I have the below date time in string type. I want to convert that into UTC with offset
> spark = SparkSession.builder.appName("Test").enableHiveSupport().getOrCreate()
> print("Print statement-1")
> schema = StructType([
> StructField("author", StringType(), False),
> StructField("dt", StringType(), False)
> data = [
> ["author1", "2022-07-22T09:25:47.261Z"],
> ["author2", "2022-07-22T09:26:47.291Z"],
> ["author3", "2022-07-22T09:23:47.411Z"],
> ["author4", "2022-07-224T09:25:47.291Z"]
> df = spark.createDataFrame(data, schema)
I want to convert dt column as UTC with offset.
For example the first row value as 2022-07-22T09:25:47.2610000 +00:00
How to do that in pyspark and sparkSQL.
I can easily do that using regex_replace
df=df.withColumn(“UTC”,regexp_replace(‘dt’, ‘Z’, ‘000 +00:00’))
bcoz Z is same as +00:00. But I am not sure that regexp_replace is correct of doing the conversion. Is there any method which can do the correct conversion rather than regex_replace?
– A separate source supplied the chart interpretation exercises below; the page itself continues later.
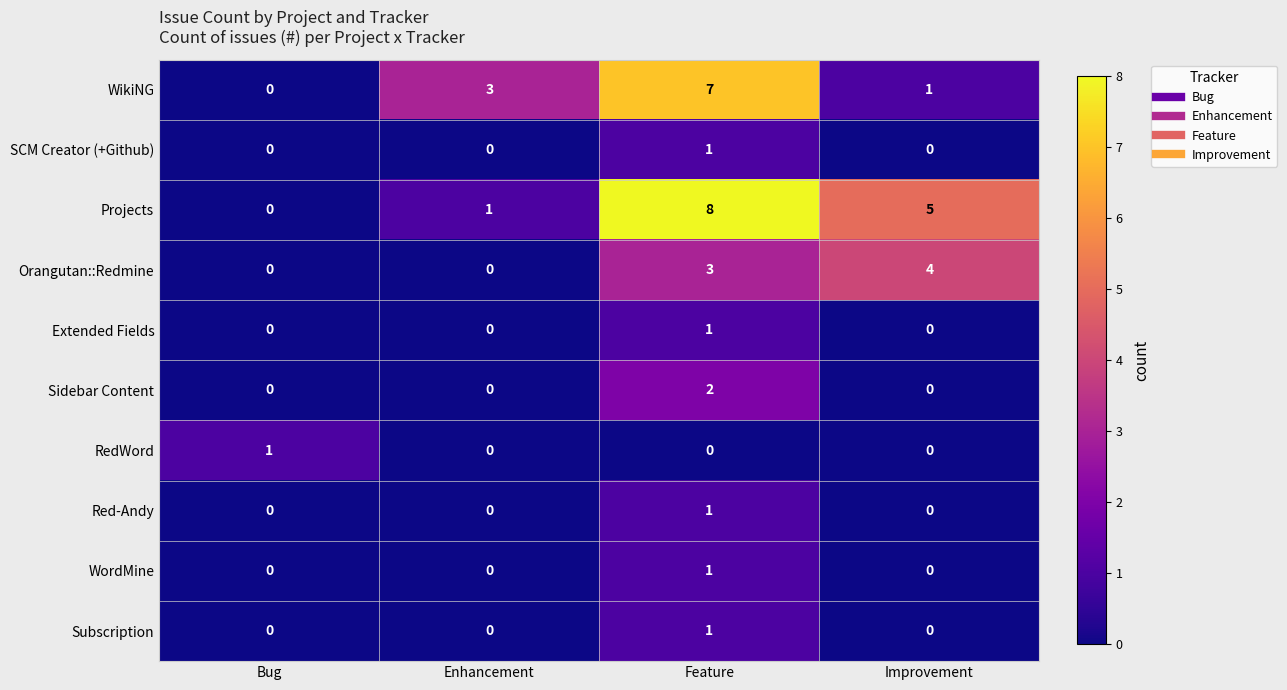

Is it true that Red-Andy equals 0 at Bug?

True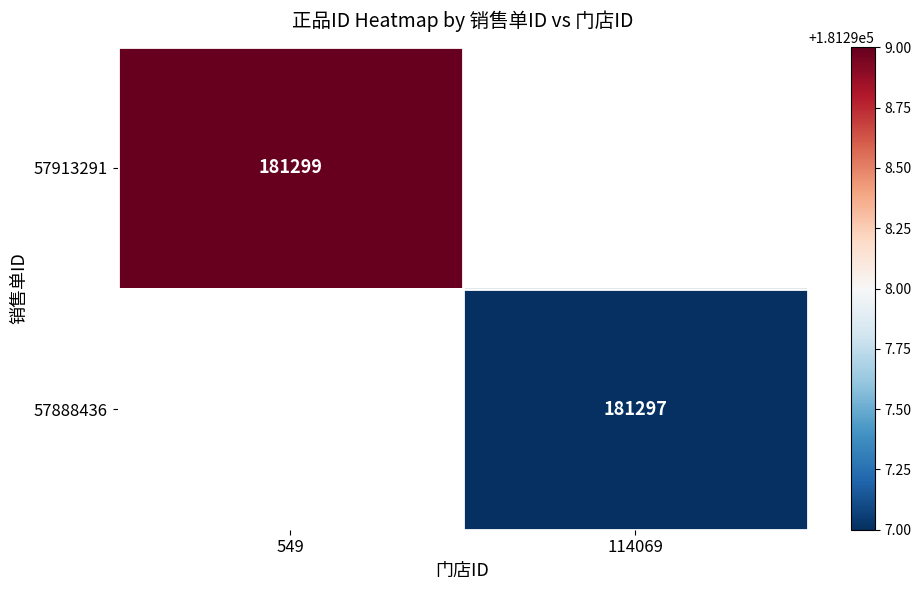

Count the number of categories in the chart.

2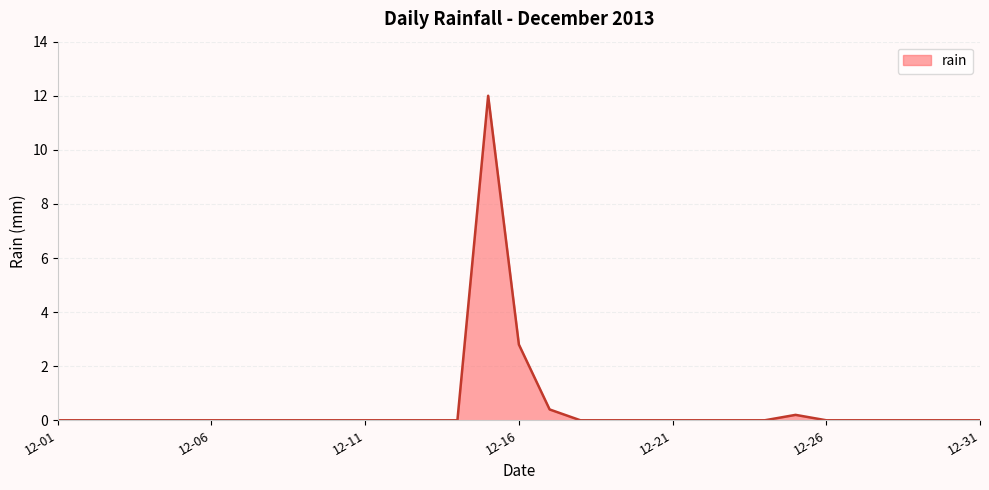

What is the maximum value shown in the chart?

12.0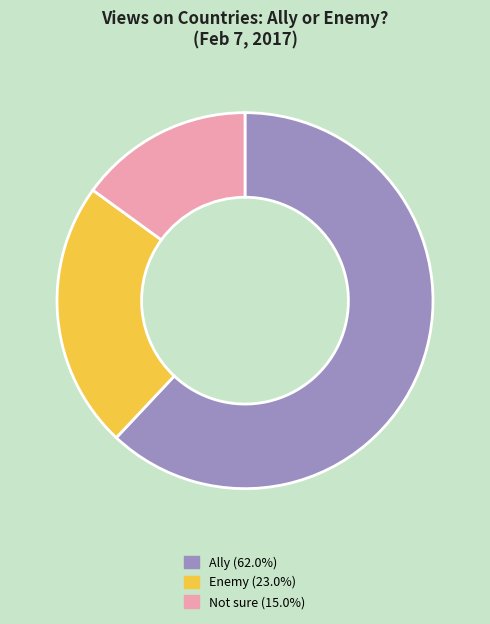

Rank the categories by value from lowest to highest.

Not sure, Enemy, Ally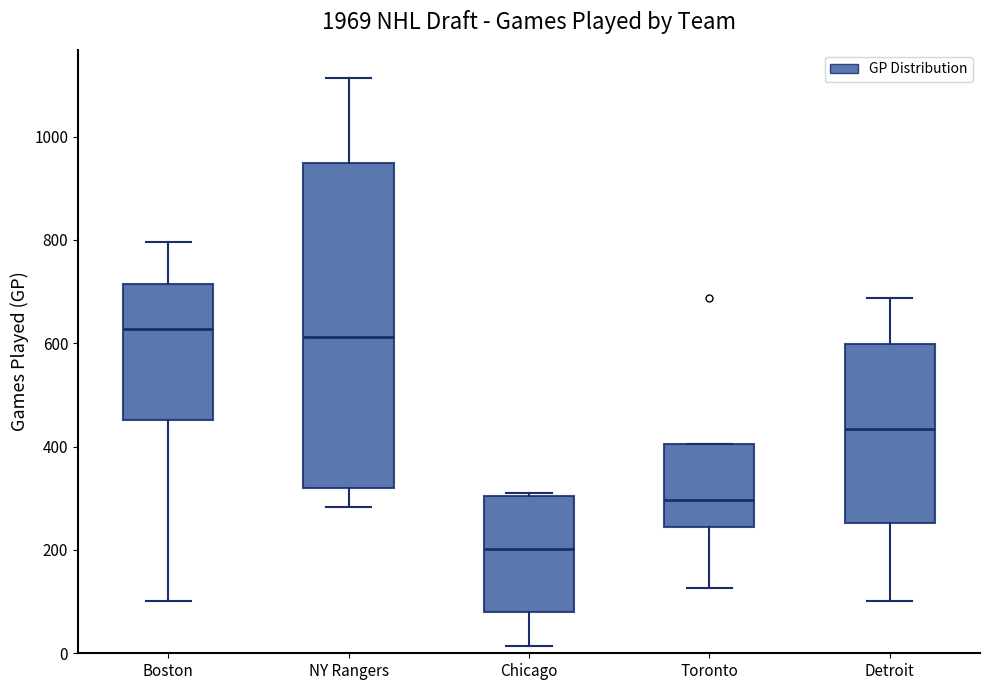

Where is the lower edge of the box for Chicago on the y-axis? The values are not printed on the chart, so give them approximately, as read against the axis.

80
Hello, @suren, and welcome to Python!
You are in luck! Python has several modules devoted to handling date and time values, including the datetime and zoneinfo. I encourage you to read the documentation for those modules.
Some code using
strptime(), like the following, might help (not tested):
from datetime import datetime as DT
utc_dt = "2022-07-22T09:25:47.261Z".replace("Z","UTC")
dt = DT.strptime(utc_dt, "%Y-%m-%dT%H:%M:%S.%f%Z")
# dt is a datetime instance with tzinfo set to timezone.UTC .
In general, when I am working on a certain kind of data or interaction, my first question is usually, “Does the Python standard library already have a way of handling this?” The place to look is The Python Standard Library — Python 3.10.6 documentation . My second question is, “has someone else written a package to handle this?” The place to look is https://pypi.org/ .
I hope this is helpful. Good luck!
—Jim DeLaHunt, Vancouver, Canada
Your orginal date and time strings are UTC. That is what the tailing Z means for an ISO-8601 date and time.
If you are passing the string to software that understands ISO-8601 no conversion should be needed.
Hi Thank you for the quick response. We are using Spark 2.4 version with Python 2.7.
How can we do this conversion in this pyspark version.
Sorry, I can’t help you there. I don’t know anything about Spark. I do know that Python 2.7 is very old by now. It is no longer supported. If you have a way to move your project to Python 3 (preferably Python 3.10) you will perhaps save yourself some problems.